The New Aesthetic - Sorta, Finally, Kinda

Bruce Sterling defines the New Aesthetic as “image-processing for British media designers.” It sounds so simple, like washing suds. But what it really is is the established artworld of image makers and writings and the industry around image making finally trying to wrap its head around the digital world.

It is the “eruption of the digital into the physical” which sounds like those washing suds in the machine suddenly started pouring out and flooding your basement with sudsy water. According to Sterling, James Bridle is the new crowned king of the movement, sort of like Relational Aesthetics and Nicolas Bourriaud.

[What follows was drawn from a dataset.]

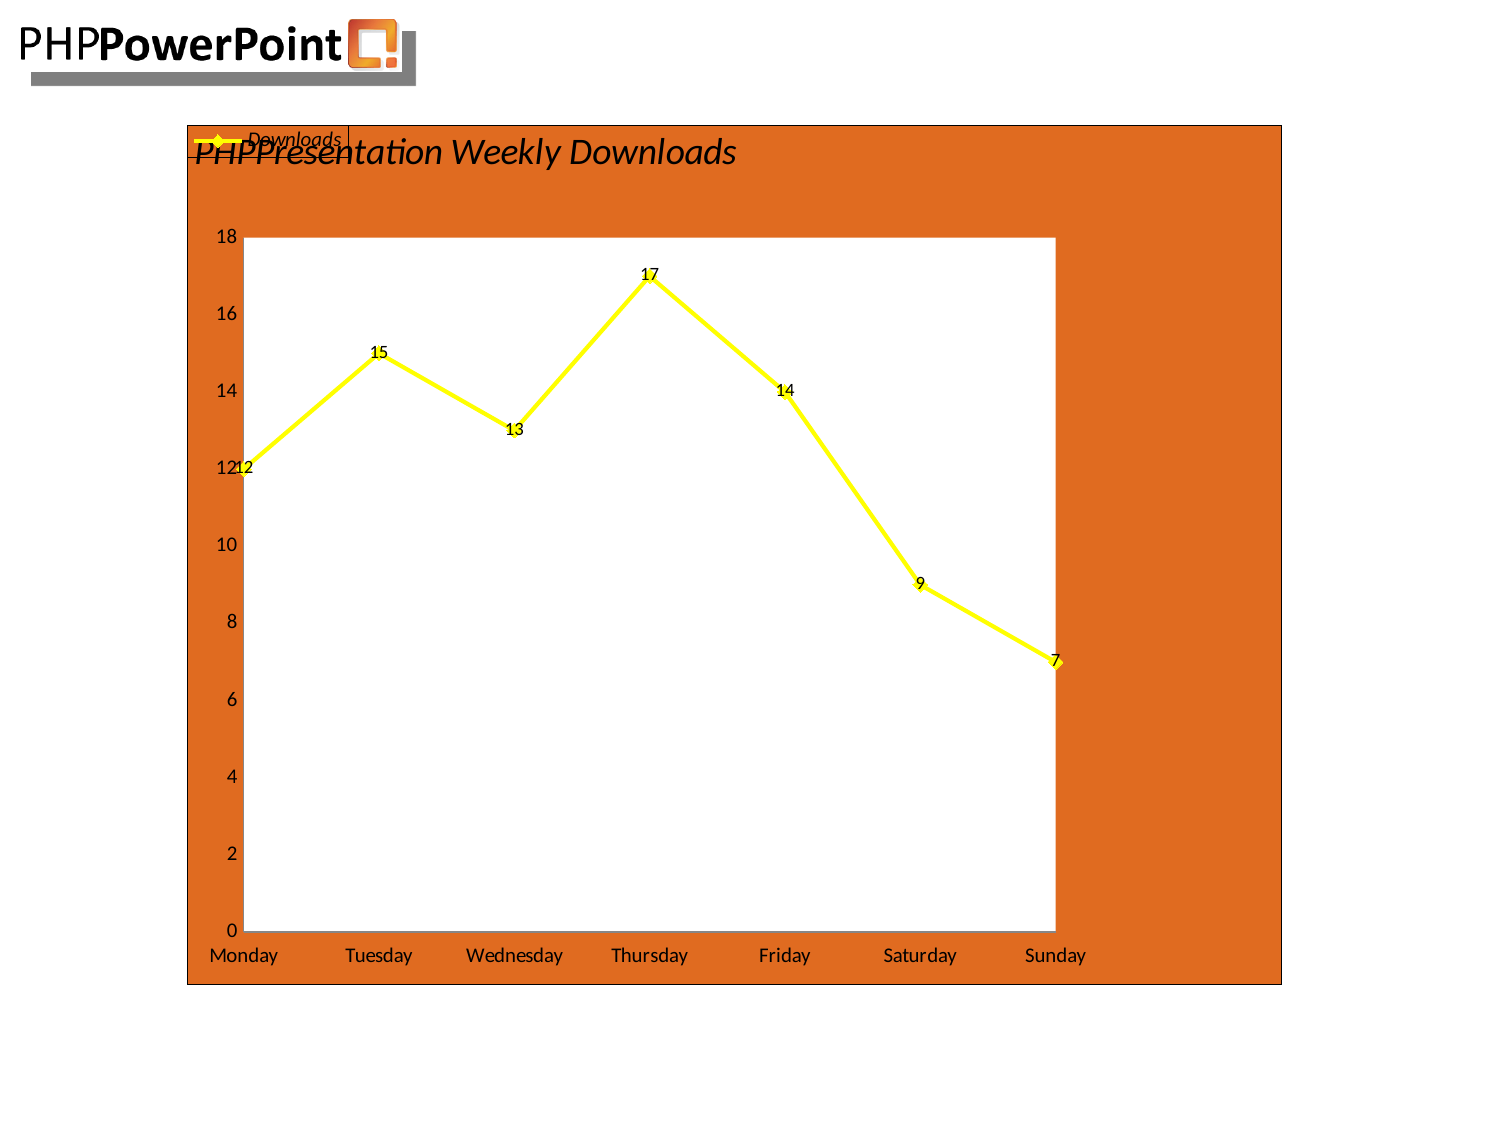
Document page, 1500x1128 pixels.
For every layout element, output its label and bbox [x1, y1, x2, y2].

picture [15, 15, 402, 72]
chart [187, 125, 1282, 985]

The New Aesthetic has its roots in network culture. Its also described as a “theory object” (back to those suds) and it is sharable. It is “collectively intelligent” in that it crowd sources itself up the yin yang, and actually boils down to a common denominator. It’s open source, a rhizome, and Sterling describes it as “balloons tied to a lethal weapon,” hence the relevance of my frothy, sudsy metaphor.

Apparently “theory objects” are when people cluster around unstable databases. I can’t imagine what happens when they cluster around stable databases. One picture used to illustrate this is a member of the Spanish National Congress taking the entire Spanish budget to Congress on a cardboard backed QRCode with a little bit of masking tape to hold it together.

Sterling says its cute, pop, transgressive and even includes surveillance. Anyone with a data connection can see it - all that mapping and coding and pinpointing. It’s immediate, it has glitches, and its gone almost as fast as it appears. It gets dated fast. It’s past post-modern, everyone is too young to remember what that was (is).

It’s also boring machine code, hampered visuals constrained by algorithms, screen sized squares and raster vector slices, arial views, retro 80’s beginning computing stuff that dates back to Walter Benjamin’s “Art in the age of mechanical reproduction.”

Sterling decries the difference between building an Instructable robot, and the real thing, like the Japanese do. Sterling goes ballistic and winds up calling the “New Aesthetic” a “design fiction.” This means he is dammed if he does and certainly dammed if he does not. He acknowledges the existence and limits of the beauty of math and codes. He says that the aesthetic has been “hacked” but certainly not well thought out.

There is a tremendous amount of truth in that statement.